Victoria County Emergency Management Coordinator Jeb Lacey reiterated that residents were not in danger, but said crews were hoping to have as few people as possible in the area, should circumstances change and an evacuation become necessary.
Pennington said a deputy from the Sheriff's Office escorted her home about 1 a.m., telling her she was out of danger because the wind was blowing vapors away from her home.
Though winds were mostly calm, the product was putting off gas for a good while throughout the night," Hempel said.
Crews were on higher alert Friday, when the wind and heat picked up, Hempel said.
The Houston company contracted by Halliburton to clean up the spill, Garner Environmental Services, was testing the air to ensure safety, Hempel said.
At 3 p.m. Friday, the scene was cleaned up, and the highway was reopened.
All commercial flights in and out of the Victoria Regional Airport were canceled until about 1:30 p.m., and classes at Faith Academy's senior campus, near the airport, were suspended for the day.
The Victoria Regional Juvenile Justice Center and the Brentwood neighborhood were not evacuated, but authorities urged residents to stay indoors.

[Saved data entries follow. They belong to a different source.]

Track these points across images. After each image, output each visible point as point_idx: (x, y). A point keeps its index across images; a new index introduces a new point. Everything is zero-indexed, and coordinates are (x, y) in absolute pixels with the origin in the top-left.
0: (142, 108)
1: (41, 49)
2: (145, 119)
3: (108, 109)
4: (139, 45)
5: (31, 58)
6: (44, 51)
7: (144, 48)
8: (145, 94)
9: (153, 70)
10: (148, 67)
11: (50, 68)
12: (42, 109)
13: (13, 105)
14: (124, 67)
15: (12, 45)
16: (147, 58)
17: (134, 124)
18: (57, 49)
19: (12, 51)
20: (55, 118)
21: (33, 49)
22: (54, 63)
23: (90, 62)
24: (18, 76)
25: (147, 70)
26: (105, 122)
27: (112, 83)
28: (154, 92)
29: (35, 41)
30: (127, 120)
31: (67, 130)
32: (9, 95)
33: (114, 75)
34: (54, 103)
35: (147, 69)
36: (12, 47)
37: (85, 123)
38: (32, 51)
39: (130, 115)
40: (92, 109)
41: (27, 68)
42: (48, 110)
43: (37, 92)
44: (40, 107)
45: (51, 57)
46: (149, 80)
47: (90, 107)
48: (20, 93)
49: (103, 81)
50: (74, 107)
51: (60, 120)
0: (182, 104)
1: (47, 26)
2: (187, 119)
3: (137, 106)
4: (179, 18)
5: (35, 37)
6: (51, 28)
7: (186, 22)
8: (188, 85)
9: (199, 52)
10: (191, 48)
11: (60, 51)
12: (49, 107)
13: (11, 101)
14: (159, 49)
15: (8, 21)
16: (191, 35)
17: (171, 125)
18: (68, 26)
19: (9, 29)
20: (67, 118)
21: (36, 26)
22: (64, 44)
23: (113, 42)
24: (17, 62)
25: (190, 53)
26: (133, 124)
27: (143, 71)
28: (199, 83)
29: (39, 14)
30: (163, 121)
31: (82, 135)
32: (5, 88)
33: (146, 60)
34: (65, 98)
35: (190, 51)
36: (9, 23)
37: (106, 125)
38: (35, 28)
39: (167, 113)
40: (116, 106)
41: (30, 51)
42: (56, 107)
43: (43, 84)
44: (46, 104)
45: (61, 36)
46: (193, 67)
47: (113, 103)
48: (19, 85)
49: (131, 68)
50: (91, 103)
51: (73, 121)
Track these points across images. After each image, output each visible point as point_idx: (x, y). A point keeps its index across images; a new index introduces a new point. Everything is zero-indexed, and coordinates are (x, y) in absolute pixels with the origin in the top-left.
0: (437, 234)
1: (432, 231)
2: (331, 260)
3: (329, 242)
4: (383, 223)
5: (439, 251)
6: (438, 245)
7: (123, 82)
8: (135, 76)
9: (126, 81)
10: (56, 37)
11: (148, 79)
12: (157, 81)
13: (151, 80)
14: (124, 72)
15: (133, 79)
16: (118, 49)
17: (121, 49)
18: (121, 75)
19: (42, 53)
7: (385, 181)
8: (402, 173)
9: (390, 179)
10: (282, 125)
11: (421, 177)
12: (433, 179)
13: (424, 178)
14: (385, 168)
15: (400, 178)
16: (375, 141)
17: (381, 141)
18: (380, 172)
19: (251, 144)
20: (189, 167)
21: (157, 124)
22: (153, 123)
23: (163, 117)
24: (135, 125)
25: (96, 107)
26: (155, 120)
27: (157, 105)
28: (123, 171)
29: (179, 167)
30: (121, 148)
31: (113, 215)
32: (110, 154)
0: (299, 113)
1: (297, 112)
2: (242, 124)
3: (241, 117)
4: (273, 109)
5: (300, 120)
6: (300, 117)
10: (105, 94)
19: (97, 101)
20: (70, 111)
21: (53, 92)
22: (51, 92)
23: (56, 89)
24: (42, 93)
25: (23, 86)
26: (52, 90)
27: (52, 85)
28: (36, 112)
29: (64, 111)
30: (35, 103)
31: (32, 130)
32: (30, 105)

Some residents who left homes in the quarantined area were not allowed to return until the spill was cleaned up.
Early Friday, an Adopt-A-Pet employee was allowed access into the pet adoption center to turn off the air conditioner and create a safe shelter for the animals.
The animals were safe.
Adopt-A-Pet will re-open Saturday, a volunteer wrote on Facebook.
The city of Victoria Fire Department, the Victoria Police Department, the Victoria County Sheriff's Office, the Office of Emergency Management, the County Fire Marshall and Texas Department of Public Safety were on the scene Friday morning. Several were at the city's command central trailer, stationed just more than half a mile south of the spill.
Calls to the Victoria location of Halliburton were referred to Halliburton headquarters in Houston. Those calls were not returned.